He was breathing hard and noisily through his nose. He slammed on the brakes, ran around to the back wheel and spat on the rim. It wasn't frustration. It was his way of determining how hot the hub was.

He remained kneeling by the back wheel, his head bowed.

"Are you all right, Mr. Fu?"

He stood up and staggered, and then he grinned horribly at me. He seemed manic. He yelled that he was fine, and it was obvious from the way he said it that he wasn't.

"It is very high here!" he cried. There was dust on his face. His hair was bristly. His color had changed, too. He looked ashen.

After that, we kept stopping.
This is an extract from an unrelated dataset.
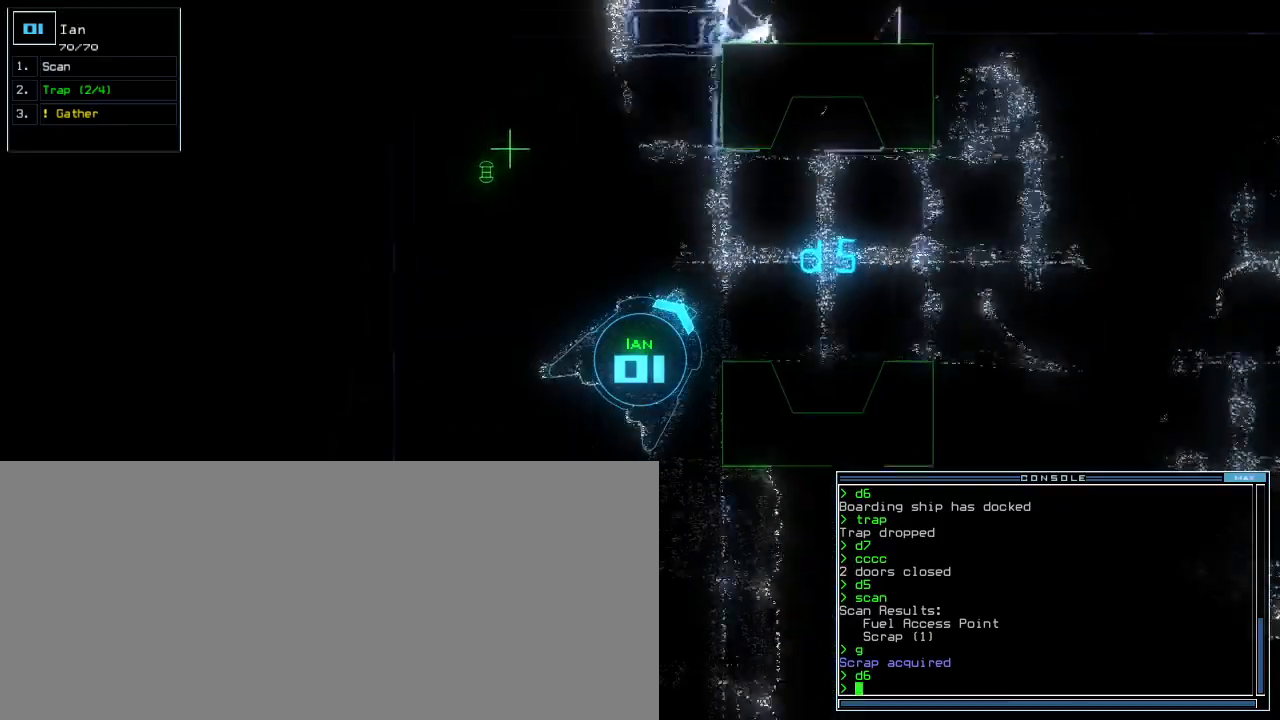
{"keys": ["up"], "events": [[60, "right", "down"], [180, "right", "up"]]}
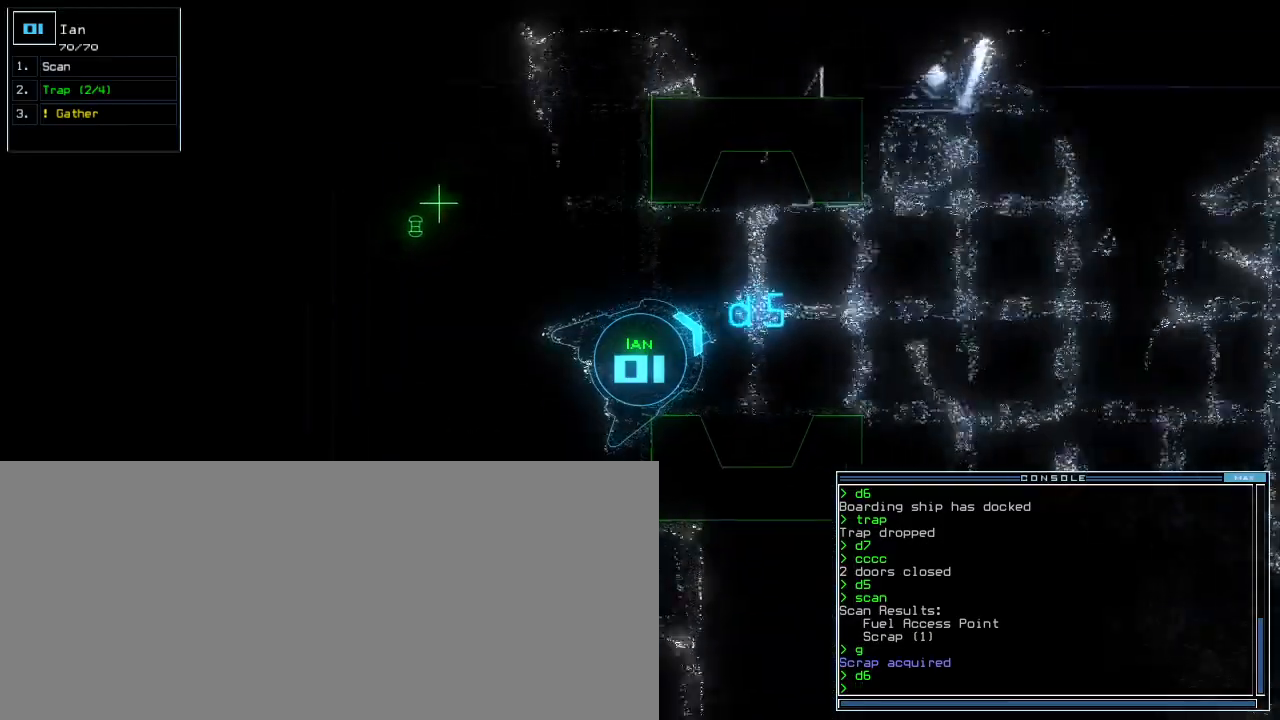
{"keys": ["up"], "events": [[340, "d", "down"], [360, "right", "down"], [400, "d", "up"], [460, "right", "up"]]}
The wheel noise was dreadful. But that was not the worst of it. Mr. Fu's driving changed. Usually he went fast—and then I told him clearly to slow down. (No one will ever make me sit still in a speeding car again, I thought: I will always protest.) Mr. Fu's overcareful slow driving unnerved me almost as much as his reckless driving.

This did not last long. We came to a pass that linked the Tanggula Shan with the Kunlun Shan. It was a Chinese belief that in a valley nearby there was a trickle that rose and became the great brown torrent that ended in Shanghai, the Great River that only foreigners know as the Yangtze. The river is one of the few geographical features that the Chinese are genuinely mystical about. But they are not unusual in that. Most people are bewitched by big rivers.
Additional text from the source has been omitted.